L’utilisation de la fiscalité dans les politiques environnementales, afin de réduire la pollution et les impacts environnementaux liés aux activités économiques et aux modes de consommation, s’est fortement développée dans les pays de l’OCDE durant les années 1990. Cette tendance, amorcée dans les pays d’Europe du Nord, complète la batterie d’outils plus classiques (règlement, subventions, incitations, …) ; elle initie un mouvement d’intégration de différents outils basés sur le marché (instruments tarifaires, marchés de permis d’émission, crédits d’impôts) et rompt avec la conception commune du rôle de la fiscalité. La fiscalité écologique représente, en moyenne, 2,6 % du PIB des pays de l’union européenne ; ce taux est de 2,3 % en France ; il culmine à 6 % au Danemark.

La fiscalité écologique est aujourd’hui un enjeu majeur, au moins dans le débat, dans le cadre de la lutte contre le changement climatique : la fiscalité « carbone » ou « carbone-énergie » est considérée comme un instrument fondamental pour réduire les émissions de carbone et maîtriser les consommations d’énergie.

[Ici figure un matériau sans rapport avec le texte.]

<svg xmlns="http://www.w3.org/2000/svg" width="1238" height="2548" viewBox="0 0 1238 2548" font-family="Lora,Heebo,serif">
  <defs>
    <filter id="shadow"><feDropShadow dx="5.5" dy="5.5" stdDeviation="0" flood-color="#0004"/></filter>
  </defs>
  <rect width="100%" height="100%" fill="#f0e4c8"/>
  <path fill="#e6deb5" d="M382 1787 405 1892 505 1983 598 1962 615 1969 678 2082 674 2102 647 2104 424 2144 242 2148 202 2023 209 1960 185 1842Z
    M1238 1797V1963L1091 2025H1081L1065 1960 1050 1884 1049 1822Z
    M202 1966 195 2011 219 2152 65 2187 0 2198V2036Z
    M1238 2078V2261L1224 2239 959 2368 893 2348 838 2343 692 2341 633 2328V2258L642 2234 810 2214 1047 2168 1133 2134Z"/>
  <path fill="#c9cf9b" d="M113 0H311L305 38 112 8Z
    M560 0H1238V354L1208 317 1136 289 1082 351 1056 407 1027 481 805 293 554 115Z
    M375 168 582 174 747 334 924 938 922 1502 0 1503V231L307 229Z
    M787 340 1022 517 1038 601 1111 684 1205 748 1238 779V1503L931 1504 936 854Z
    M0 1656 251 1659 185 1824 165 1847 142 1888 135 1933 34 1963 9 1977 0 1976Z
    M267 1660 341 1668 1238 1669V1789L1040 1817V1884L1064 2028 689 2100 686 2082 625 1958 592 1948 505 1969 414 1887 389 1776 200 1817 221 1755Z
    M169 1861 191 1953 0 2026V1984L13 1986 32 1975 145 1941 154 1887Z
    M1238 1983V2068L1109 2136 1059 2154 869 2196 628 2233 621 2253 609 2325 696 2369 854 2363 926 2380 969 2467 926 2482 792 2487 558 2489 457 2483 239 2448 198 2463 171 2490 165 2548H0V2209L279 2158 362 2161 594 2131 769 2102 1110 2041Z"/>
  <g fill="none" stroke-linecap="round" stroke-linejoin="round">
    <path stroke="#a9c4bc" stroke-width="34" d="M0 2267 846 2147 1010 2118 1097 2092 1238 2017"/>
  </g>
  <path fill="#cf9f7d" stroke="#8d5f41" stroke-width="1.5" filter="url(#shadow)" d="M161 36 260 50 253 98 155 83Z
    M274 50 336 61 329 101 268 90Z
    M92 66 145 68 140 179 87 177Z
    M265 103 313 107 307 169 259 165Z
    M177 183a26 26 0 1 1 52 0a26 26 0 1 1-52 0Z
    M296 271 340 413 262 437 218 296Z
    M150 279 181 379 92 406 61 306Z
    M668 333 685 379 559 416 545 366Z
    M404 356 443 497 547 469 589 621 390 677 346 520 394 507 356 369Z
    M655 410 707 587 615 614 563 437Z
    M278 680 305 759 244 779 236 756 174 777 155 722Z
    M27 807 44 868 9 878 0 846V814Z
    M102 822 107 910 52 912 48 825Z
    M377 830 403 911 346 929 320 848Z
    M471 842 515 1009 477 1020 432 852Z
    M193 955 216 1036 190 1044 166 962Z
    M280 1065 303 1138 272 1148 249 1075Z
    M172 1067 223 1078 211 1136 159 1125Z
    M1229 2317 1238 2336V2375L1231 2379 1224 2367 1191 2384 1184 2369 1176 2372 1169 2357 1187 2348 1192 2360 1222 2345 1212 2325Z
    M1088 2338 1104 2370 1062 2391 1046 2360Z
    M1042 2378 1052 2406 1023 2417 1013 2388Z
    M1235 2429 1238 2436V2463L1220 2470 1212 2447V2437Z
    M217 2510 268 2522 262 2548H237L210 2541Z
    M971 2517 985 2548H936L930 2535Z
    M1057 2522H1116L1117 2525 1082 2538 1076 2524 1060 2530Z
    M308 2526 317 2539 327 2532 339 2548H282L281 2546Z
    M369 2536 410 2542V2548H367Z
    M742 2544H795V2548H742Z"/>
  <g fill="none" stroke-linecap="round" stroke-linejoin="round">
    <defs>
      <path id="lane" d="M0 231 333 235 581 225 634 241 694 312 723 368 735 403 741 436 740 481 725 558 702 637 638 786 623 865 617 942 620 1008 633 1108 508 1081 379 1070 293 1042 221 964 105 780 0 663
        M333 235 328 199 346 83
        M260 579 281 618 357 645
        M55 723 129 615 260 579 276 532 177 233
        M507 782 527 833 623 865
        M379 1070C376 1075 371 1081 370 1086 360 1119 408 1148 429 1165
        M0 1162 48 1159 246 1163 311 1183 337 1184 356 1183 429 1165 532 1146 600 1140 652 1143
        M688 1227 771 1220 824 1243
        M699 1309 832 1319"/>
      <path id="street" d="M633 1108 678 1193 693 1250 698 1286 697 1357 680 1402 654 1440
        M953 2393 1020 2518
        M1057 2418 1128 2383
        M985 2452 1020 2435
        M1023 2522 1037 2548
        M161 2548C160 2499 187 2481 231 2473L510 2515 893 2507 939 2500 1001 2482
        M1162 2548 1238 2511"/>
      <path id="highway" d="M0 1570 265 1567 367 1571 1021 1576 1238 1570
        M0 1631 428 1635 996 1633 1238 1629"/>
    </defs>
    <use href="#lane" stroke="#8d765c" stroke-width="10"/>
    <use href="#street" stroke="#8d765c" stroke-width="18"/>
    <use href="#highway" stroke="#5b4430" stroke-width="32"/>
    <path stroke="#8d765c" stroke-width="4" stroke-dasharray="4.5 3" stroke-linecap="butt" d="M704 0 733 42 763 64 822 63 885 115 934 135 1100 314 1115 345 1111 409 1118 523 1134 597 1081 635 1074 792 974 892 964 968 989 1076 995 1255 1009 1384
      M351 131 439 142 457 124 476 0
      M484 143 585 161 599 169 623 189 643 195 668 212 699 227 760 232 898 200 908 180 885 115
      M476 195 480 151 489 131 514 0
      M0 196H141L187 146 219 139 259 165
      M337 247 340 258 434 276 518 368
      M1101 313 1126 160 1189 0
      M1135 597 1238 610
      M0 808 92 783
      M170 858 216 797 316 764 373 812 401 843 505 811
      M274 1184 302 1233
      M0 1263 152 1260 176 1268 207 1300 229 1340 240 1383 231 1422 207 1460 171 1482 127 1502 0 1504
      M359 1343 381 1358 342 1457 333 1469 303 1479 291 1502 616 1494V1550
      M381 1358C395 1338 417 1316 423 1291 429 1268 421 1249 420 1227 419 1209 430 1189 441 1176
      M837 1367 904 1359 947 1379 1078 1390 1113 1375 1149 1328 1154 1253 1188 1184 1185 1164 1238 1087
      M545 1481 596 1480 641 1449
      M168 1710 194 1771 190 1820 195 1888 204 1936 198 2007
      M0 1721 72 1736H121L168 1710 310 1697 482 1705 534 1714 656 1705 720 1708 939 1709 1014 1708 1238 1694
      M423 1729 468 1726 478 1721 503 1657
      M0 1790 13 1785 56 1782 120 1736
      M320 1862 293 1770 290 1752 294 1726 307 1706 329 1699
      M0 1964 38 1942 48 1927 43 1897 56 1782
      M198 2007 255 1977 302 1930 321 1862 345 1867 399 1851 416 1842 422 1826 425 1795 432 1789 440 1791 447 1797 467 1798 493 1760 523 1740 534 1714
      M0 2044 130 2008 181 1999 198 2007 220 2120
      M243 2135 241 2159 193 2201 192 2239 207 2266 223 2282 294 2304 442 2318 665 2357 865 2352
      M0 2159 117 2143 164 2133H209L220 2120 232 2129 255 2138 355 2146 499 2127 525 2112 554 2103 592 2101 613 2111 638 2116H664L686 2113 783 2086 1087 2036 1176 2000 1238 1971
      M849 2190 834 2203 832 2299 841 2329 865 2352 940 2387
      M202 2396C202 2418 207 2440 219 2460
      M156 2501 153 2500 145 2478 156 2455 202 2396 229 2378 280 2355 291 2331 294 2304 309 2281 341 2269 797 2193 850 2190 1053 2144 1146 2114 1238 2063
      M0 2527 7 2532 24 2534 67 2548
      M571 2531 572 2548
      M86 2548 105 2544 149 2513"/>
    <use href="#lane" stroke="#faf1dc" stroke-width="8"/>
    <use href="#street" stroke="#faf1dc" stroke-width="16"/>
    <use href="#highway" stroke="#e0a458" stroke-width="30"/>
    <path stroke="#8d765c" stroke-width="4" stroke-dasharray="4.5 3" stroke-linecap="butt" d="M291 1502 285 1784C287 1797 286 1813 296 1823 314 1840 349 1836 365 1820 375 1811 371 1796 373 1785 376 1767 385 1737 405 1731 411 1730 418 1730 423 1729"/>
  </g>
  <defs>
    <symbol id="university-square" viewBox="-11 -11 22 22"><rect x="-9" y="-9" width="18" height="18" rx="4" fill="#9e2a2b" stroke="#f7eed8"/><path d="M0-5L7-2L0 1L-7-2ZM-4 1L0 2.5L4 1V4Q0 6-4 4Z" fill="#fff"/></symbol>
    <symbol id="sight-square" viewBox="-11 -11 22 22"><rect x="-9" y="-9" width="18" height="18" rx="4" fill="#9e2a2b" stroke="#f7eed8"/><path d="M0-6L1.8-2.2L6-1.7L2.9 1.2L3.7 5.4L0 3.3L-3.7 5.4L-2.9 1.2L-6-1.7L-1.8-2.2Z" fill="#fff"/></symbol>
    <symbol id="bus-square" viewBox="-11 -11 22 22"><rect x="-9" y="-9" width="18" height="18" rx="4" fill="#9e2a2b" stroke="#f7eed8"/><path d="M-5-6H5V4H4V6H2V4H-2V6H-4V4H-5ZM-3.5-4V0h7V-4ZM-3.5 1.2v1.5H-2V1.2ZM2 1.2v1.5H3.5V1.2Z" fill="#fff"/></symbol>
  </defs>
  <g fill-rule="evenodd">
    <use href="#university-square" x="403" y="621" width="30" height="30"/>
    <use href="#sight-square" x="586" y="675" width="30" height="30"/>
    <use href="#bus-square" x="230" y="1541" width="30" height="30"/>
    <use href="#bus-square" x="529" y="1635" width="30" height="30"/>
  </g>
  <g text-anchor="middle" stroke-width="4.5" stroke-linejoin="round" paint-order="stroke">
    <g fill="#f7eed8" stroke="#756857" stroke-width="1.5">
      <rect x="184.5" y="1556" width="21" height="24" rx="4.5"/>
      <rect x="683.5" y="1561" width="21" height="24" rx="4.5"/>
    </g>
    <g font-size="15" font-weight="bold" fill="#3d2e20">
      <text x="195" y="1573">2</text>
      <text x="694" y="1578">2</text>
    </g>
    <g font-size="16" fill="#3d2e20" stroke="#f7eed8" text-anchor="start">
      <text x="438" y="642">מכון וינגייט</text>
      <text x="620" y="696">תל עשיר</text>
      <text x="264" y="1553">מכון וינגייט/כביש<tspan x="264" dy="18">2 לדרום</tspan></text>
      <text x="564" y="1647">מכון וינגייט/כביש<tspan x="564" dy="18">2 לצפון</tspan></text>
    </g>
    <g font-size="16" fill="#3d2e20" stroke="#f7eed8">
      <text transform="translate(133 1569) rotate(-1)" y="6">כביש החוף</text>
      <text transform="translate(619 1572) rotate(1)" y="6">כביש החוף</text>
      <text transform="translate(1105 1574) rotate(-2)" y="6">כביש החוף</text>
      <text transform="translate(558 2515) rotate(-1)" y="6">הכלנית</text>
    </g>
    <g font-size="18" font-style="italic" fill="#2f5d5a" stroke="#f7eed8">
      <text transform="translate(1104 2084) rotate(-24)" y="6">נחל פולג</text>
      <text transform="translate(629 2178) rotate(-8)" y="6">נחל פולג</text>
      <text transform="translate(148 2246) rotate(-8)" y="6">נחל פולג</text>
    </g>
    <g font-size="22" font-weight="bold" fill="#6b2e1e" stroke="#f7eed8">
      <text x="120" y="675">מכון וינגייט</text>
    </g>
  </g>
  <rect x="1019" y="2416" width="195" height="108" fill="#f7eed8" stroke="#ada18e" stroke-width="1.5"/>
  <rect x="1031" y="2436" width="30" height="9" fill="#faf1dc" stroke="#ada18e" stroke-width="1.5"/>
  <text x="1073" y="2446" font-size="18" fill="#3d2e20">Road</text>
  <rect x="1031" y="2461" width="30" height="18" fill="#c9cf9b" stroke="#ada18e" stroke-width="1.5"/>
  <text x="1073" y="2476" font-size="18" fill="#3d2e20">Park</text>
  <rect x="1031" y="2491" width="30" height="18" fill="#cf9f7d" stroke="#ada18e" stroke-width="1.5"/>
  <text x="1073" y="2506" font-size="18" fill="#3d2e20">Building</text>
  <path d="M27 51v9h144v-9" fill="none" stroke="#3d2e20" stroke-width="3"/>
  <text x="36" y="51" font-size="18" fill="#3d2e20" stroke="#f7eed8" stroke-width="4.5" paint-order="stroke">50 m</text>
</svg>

 La fiscalité a, en effet, traditionnellement, deux objectifs :

  • Le premier est l’objectif de sens commun : il correspond à ce que l’on entend par le mot « impôt » et est un objectif de financement. Il s’agit, à travers un prélèvement obligatoire, de trouver les ressources nécessaires au financement de dépenses publiques. De ce point de vue, le meilleur impôt est celui dont l’assiette est large et le taux faible. Cet impôt rapporte beaucoup et est, souvent, indolore pour le contribuable.
  • Le second objectif consiste à donner à l’impôt la mission de corriger les distorsions des systèmes de prix, notamment lorsque la formation des prix ne prend pas en compte les externalités [1] , positives ou négatives, qui apparaissent à l’occasion de la production de tel bien ou service. L’impôt est alors efficace, quel que soit son rendement (c’est-à-dire les recettes qu’il génère), dès lors que son niveau est suffisant pour adresser au producteur le signal souhaité.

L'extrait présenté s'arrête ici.